If the Syrian regular army barely exists, it goes without saying that the Assad regime’s ability to deliver effective services, let alone rebuild captured territory, is just as bad. Referring to it as a “statelet” is about right: warlord fief may be more accurate in nature, as Assad’s cronies suck up precious resources and terrorize the population with brute force and stories of how their enemies are even worse.
This is now Iran’s and Russia’s problem. It has been expensive for America to prop up the Iraqi government, but the only thing more expensive than keeping a man in Baghdad is to have no man at all. For years, Russia and Iran could enjoy watching America fritter power away in Iraq; now, they’re in the same situation, except they have less power and a much tougher job ahead of them.
To completely reconquer Syria will mean subduing the still-capable Islamic State, ejecting the Turks and their allies, and reconquering the Kurdish militias so beloved by Western media. Once the Assadists could hope to drain the swamp of Syria’s rebellion by provoking a mass exodus, but Europe’s gates are closed, and Turkey, the main route for refugees, has a dog in this fight now. So while bombing Aleppo to dust worked, to replicate it nationwide is to invite either an international response or the waste of such power that Iran and Russia don’t get what they want in more vital areas, like Ukraine for Russia or Iraq for Iran.

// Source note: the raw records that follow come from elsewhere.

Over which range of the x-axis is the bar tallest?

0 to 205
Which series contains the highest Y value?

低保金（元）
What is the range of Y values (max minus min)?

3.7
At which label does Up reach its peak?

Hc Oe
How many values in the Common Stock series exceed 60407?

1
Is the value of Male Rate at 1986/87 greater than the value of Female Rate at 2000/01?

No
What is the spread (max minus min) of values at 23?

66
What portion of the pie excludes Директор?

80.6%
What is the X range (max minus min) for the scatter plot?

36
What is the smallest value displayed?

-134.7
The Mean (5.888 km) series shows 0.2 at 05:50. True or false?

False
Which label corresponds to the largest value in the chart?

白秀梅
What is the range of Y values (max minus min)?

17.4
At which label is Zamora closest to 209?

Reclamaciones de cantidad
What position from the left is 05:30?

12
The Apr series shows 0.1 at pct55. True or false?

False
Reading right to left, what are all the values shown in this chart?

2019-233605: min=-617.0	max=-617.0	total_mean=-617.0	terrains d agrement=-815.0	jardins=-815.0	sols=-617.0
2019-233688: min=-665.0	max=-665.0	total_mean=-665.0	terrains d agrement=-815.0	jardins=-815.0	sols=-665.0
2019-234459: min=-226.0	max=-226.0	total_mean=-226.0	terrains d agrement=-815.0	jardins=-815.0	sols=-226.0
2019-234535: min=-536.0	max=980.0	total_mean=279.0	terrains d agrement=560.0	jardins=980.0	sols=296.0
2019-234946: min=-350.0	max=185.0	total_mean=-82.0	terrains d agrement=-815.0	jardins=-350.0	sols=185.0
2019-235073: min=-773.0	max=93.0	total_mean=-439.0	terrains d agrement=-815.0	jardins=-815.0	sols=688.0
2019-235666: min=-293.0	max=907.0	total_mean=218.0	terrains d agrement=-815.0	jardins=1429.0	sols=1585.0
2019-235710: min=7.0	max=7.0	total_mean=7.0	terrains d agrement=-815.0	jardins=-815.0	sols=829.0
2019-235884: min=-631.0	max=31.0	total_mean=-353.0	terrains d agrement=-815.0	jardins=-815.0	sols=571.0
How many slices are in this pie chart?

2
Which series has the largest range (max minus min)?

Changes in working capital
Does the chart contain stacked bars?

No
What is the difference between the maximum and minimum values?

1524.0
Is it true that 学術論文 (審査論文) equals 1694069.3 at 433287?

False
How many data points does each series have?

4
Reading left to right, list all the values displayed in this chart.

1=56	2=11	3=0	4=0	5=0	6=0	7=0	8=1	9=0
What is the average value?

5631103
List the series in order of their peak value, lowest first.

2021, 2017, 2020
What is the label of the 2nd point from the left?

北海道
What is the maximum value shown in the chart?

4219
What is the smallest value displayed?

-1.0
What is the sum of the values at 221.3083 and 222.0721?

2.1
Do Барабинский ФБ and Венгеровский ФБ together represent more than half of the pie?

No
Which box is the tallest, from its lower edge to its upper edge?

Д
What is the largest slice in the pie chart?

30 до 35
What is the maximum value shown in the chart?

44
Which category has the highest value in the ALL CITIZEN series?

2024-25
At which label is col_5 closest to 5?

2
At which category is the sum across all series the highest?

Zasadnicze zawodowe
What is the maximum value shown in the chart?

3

Their butcher’s bill is yet to be paid. Tehran and Moscow can self-congratulate on a tough job done, but neither has the power of the United States, their chief rival, and so both must be more parsimonious with what power they do have.
The war is obviously not over; neither are its consequences.
The fall of Aleppo brings to an end merely a phase in this war. Now comes the time for battle against the remaining jihadists, coupled with Turkey’s war against the Kurds. As one faction vanishes beneath the smoke, others must too be vanquished. Those who are part of that process have a steep bill yet to pay.